DATASET RECORDS Start Marker
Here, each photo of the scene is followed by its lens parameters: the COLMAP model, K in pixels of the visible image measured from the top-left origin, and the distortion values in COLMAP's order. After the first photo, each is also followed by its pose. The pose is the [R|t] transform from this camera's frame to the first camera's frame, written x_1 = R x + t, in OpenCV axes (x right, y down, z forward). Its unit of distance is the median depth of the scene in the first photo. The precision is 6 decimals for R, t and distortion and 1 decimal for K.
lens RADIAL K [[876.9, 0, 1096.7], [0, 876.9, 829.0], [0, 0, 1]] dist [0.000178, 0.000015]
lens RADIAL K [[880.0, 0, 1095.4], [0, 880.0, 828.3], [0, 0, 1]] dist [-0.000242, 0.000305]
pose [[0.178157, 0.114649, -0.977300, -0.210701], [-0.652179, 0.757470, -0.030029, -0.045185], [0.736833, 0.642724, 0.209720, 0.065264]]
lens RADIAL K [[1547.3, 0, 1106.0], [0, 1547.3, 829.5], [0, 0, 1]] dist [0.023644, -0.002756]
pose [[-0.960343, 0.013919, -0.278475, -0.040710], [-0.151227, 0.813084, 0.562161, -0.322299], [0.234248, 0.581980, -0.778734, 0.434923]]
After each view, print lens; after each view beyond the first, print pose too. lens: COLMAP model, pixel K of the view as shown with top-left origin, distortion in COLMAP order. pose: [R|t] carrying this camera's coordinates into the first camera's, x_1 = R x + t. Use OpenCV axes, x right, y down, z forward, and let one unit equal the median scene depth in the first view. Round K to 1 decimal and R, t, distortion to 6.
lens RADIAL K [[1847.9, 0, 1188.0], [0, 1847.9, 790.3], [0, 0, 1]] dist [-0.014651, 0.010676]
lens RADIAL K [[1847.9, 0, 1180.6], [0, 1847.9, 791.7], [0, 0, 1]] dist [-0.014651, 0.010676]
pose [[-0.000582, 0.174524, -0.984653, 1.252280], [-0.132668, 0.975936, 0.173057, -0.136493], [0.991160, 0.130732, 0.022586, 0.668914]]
DATASET RECORDS End Marker
ASSIGNMENT: Reproduce the lines above word for word, starting with the very first line and stopping after the line that contains "0.581980, -0.778734, 0.434923]]".

RESULT:
Here, each photo of the scene is followed by its lens parameters: the COLMAP model, K in pixels of the visible image measured from the top-left origin, and the distortion values in COLMAP's order. After the first photo, each is also followed by its pose. The pose is the [R|t] transform from this camera's frame to the first camera's frame, written x_1 = R x + t, in OpenCV axes (x right, y down, z forward). Its unit of distance is the median depth of the scene in the first photo. The precision is 6 decimals for R, t and distortion and 1 decimal for K.
lens RADIAL K [[876.9, 0, 1096.7], [0, 876.9, 829.0], [0, 0, 1]] dist [0.000178, 0.000015]
lens RADIAL K [[880.0, 0, 1095.4], [0, 880.0, 828.3], [0, 0, 1]] dist [-0.000242, 0.000305]
pose [[0.178157, 0.114649, -0.977300, -0.210701], [-0.652179, 0.757470, -0.030029, -0.045185], [0.736833, 0.642724, 0.209720, 0.065264]]
lens RADIAL K [[1547.3, 0, 1106.0], [0, 1547.3, 829.5], [0, 0, 1]] dist [0.023644, -0.002756]
pose [[-0.960343, 0.013919, -0.278475, -0.040710], [-0.151227, 0.813084, 0.562161, -0.322299], [0.234248, 0.581980, -0.778734, 0.434923]]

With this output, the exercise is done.